:: DATA FOR PROCESSING

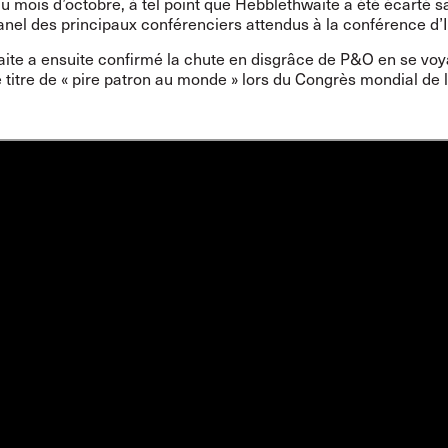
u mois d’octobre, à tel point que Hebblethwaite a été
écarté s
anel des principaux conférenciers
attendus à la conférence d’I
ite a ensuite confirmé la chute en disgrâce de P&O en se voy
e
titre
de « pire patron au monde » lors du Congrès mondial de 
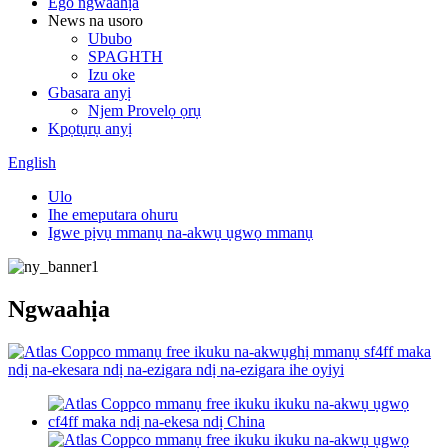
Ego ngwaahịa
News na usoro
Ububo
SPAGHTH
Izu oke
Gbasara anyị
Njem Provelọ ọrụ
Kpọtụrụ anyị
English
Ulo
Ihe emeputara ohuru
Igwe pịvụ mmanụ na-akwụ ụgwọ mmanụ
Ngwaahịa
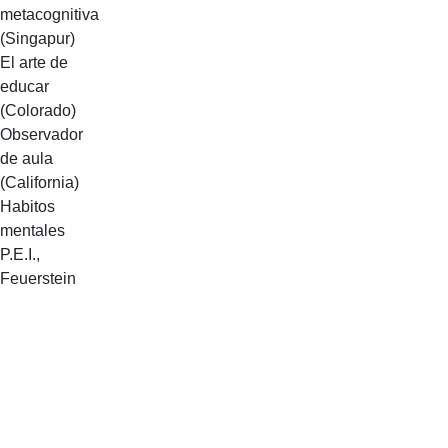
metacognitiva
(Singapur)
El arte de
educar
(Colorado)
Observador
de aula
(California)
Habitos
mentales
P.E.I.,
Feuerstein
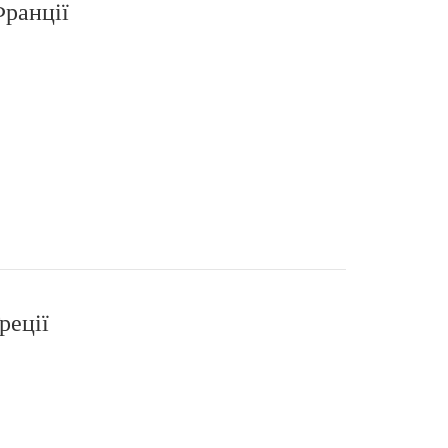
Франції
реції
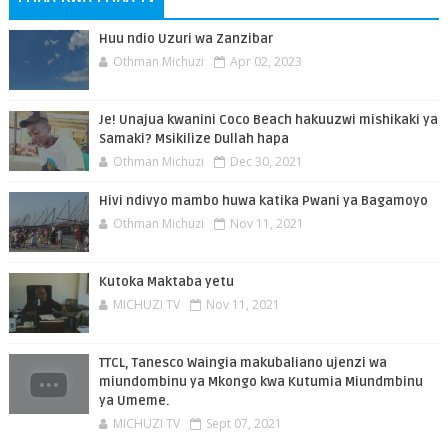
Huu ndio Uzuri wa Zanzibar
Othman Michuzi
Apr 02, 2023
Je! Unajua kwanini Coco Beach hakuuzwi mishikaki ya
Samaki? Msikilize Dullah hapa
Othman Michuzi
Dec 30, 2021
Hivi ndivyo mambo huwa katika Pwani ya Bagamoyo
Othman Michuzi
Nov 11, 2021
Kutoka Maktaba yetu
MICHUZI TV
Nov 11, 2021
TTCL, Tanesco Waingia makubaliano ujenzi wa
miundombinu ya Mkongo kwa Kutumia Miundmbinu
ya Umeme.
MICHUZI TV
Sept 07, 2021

::::

**THE PROBLEM:** Nothing but the lines from the start of the records above through the line with "Gbasara anyị" should be retyped, each exactly as written; leave out all pictures.

**OUTPUT OF THE EXERCISE:**
u mois d’octobre, à tel point que Hebblethwaite a été
écarté s
anel des principaux conférenciers
attendus à la conférence d’I
ite a ensuite confirmé la chute en disgrâce de P&O en se voy
e
titre
de « pire patron au monde » lors du Congrès mondial de 
Ego ngwaahịa
News na usoro
Ububo
SPAGHTH
Izu oke
Gbasara anyị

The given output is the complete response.